As intimidações, que eles esperavam fossem cobertas pelo manto do silêncio eram escancaradas pelas próprias vítimas nos jornais (que eram empastelados a seguir), chegando à boca do povo e contribuíram para forjar a narrativa de que Deodoro foi mais primeiro ditador que primeiro presidente da República do Brasil.
Um dos alvos dos sobrinhos do marechal, o jornalista Antônio Medeiros conta sua história na primeira página da edição de 10/1/1891 de “A Tribuna”, do Rio de Janeiro, da qual era dono e redator-chefe:
Tive o ensejo de receber três intimações pessoais de sobrinhos do Sr. Generalíssimo Deodoro da Fonseca, que vieram impor-me silêncio, em nome do senhor seu tio ou em seu próprio nome de sucessores presuntivos.
A primeira visita foi feita cerca de 9 da noite de 18 de dezembro de 1889, pelo então Sr. Capitão e hoje Sr. Tenente-coronel Pedro Paulo da Fonseca Galvão que veio proibir à Tribuna a menor notícia sobre os tristes acontecimentos desse dia em que, todos devem estar lembrados, corporizou-se o mito do homem do chapéu do Chile, barbado e bonito.
Da segunda missão foi portador o Sr. Tenente-coronel Hermes da Fonseca, que interveio, por ordem do senhor seu tio, na ridícula questão dos alamares mandados arrancar aos cocheiros de um carro de casamento.
A terceira visita foi mais séria. O Sr. Major Clodoaldo da Fonseca, sobrinho do sr. Generalíssimo Deodoro da Fonseca exigiu que lhe dissesse qual dos meus colegas era o autor de um artigo intitulado “A fala do trono” e salientou que todos os sobrinhos do Sr.

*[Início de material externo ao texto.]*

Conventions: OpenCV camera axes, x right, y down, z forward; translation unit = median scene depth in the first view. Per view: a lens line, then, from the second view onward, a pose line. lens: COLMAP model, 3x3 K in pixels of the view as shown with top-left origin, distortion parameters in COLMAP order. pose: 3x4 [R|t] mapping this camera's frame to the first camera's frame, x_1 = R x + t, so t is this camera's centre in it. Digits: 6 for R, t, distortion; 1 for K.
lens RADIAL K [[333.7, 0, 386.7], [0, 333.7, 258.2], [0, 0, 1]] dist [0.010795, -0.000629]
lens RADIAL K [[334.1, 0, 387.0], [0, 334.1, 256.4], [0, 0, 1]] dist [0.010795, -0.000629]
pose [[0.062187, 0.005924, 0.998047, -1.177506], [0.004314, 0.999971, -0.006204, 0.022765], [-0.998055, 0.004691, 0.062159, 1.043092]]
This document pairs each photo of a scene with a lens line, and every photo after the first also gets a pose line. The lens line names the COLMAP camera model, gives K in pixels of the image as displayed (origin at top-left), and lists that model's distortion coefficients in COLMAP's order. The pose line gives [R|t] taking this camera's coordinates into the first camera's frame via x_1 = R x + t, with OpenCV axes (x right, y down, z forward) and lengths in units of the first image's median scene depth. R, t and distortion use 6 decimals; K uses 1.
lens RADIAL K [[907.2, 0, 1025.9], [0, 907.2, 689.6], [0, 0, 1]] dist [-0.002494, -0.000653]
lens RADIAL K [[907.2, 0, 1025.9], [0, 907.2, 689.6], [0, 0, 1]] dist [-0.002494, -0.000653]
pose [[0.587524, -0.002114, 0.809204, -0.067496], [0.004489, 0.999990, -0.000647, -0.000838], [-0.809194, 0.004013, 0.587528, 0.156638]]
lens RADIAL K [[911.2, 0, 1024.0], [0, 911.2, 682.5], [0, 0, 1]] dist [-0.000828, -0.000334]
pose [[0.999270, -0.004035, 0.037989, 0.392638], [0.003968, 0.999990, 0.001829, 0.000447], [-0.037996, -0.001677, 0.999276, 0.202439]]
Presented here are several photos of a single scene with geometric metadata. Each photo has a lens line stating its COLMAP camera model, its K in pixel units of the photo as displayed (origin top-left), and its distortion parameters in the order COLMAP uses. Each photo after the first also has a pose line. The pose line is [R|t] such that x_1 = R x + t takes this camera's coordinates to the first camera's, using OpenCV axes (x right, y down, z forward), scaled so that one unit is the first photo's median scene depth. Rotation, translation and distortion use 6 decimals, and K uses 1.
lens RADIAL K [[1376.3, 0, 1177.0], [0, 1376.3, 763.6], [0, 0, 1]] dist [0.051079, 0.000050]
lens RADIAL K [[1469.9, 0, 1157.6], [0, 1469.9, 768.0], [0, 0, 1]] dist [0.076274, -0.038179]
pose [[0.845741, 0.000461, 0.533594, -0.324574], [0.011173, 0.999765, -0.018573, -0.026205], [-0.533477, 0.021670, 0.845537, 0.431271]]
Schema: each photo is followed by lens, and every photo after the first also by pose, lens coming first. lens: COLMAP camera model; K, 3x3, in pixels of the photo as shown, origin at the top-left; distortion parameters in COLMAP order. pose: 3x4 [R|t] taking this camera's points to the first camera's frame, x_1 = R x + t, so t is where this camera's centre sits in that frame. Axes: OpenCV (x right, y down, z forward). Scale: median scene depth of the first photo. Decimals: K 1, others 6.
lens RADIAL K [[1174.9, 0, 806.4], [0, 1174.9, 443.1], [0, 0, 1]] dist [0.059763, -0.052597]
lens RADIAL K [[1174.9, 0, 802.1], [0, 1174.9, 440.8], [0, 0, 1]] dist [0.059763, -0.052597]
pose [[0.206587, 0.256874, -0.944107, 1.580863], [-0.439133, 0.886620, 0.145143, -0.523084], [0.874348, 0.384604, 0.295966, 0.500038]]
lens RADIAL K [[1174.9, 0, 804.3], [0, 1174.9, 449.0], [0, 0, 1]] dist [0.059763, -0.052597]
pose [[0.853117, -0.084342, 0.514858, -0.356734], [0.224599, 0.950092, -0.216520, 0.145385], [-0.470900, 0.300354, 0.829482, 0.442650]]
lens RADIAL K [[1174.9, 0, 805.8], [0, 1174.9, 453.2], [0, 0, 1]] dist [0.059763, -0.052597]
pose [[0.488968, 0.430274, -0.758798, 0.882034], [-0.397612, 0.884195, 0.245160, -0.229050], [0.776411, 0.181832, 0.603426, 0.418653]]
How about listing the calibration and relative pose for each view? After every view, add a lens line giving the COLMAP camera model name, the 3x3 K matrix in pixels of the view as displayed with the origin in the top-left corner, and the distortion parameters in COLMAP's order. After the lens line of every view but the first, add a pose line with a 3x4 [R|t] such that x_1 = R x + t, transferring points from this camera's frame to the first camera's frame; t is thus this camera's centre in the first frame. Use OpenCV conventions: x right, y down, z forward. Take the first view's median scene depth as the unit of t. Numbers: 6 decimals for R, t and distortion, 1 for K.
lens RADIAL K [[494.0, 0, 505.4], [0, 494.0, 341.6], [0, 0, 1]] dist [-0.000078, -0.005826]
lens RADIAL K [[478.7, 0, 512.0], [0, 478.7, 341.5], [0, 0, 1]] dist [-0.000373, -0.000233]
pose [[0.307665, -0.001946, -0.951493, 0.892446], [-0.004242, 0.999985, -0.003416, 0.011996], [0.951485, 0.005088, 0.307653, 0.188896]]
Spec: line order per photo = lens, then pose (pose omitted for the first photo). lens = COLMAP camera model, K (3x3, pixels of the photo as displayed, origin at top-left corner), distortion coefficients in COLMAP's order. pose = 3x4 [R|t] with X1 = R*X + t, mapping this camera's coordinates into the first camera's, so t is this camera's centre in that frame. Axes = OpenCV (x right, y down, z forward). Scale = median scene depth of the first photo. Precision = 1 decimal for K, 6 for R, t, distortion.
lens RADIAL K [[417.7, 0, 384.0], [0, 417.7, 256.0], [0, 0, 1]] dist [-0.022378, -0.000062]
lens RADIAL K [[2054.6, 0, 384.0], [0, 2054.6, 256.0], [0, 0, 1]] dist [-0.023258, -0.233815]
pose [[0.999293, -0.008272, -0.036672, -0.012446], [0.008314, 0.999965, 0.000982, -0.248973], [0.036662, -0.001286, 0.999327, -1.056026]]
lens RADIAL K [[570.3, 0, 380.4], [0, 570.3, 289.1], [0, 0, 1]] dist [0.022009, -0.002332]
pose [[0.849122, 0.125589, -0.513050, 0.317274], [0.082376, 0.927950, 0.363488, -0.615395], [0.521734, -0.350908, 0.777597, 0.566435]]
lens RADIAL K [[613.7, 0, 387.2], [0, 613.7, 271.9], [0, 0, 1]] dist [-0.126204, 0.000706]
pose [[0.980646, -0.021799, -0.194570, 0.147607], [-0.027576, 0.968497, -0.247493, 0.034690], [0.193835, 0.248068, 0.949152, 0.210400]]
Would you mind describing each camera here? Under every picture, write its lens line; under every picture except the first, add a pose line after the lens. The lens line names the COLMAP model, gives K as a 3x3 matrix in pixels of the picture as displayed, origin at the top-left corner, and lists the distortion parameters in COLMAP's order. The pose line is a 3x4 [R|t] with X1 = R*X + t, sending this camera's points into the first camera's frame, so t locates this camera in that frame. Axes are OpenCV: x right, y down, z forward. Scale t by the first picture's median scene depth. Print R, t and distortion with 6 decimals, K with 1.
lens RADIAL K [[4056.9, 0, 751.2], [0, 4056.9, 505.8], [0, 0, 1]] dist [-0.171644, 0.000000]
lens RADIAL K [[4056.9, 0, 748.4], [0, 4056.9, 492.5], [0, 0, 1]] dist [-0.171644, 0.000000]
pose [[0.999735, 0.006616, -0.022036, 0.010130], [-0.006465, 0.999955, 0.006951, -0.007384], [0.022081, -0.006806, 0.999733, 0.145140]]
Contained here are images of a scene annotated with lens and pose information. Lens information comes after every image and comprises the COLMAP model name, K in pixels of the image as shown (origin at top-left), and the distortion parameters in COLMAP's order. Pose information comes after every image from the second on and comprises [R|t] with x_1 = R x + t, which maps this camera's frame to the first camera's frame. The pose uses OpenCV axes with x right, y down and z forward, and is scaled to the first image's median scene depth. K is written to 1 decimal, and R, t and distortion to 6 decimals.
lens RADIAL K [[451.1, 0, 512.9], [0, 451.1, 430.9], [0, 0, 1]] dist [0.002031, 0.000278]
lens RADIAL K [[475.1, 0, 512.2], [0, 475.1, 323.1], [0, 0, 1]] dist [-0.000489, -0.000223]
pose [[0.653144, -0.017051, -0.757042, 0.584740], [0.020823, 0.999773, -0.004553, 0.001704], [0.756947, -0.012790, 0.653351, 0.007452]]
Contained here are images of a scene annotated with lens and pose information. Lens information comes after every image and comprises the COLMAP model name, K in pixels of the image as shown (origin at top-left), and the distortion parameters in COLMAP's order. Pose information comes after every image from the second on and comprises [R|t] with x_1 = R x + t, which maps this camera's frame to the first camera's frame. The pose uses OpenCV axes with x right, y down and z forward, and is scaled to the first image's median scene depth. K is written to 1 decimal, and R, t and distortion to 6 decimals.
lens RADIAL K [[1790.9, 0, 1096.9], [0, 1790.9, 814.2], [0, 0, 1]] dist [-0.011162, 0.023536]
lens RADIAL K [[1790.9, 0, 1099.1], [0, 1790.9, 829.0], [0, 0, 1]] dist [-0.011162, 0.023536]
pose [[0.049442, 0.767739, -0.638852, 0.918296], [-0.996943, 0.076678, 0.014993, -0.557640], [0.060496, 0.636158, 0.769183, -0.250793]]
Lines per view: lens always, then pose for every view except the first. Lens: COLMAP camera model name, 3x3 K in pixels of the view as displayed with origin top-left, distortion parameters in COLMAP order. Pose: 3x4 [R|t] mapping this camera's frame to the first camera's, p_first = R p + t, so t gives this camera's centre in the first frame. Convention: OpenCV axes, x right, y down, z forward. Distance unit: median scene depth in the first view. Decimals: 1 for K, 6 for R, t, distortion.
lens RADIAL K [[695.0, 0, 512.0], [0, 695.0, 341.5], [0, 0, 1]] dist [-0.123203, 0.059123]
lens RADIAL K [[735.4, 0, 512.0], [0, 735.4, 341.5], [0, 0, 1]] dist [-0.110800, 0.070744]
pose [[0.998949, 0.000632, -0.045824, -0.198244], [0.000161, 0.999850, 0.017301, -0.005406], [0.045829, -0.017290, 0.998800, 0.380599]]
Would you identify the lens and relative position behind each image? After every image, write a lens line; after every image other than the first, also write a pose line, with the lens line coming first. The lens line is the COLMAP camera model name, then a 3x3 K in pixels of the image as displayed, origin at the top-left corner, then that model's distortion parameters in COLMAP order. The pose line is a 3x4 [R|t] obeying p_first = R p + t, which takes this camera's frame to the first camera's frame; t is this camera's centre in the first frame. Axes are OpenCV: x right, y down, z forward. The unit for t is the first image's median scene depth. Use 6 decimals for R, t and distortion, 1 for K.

Marechal Deodoro (textual) estavam dispostos a derramar o seu sangue em defesa da honra e dos brios da sua família.
Medeiros não cedeu às chantagens e seu jornal continuou circulando normalmente, até que, no dia 29 de novembro de 1890, ele recebeu um aviso: “A Tribuna” seria depredada ainda naquele dia.
Em pânico, o jornalista não viu outra saída senão relatar os fatos e pedir ajuda ao presidente da República, em carta que o amigo comum chamado Carlos Verran entregou a Deodoro em mãos.
“Diga ao sr. Medeiros que pode ficar tranquilo, nada sucederá” foi a palavra do generalíssimo.
Antes de se despedirem, Deodoro mencionou sua estranheza pelo fato de Medeiros ter enviado um preposto em vez de vir pessoalmente fazer a demanda, ao que Verran respondeu:
“Se V. Ex. desejar, ele poderá vir ainda hoje”.
“Não é necessário” respondeu Deodoro. “Ele pode vir amanhã”.
Às 7 e meia da noite as palavras de Deodoro viraram pó. Três grupos de brutamontes comandados pelo coronel Piragibe puseram abaixo tudo o que encontraram pela frente na redação da rua do Ouvidor e roubaram até o dinheiro que o caixa estava separando para pagar salários.
Um dos sobrinhos-capangas de Deodoro – o careca e bigodudo Hermes da Fonseca – foi eleito presidente da República em 1910, tornando-se o primeiro militar a chegar ao cargo em votação livre e direta no Brasil. E seu governo foi tão autoritário quanto o do tio.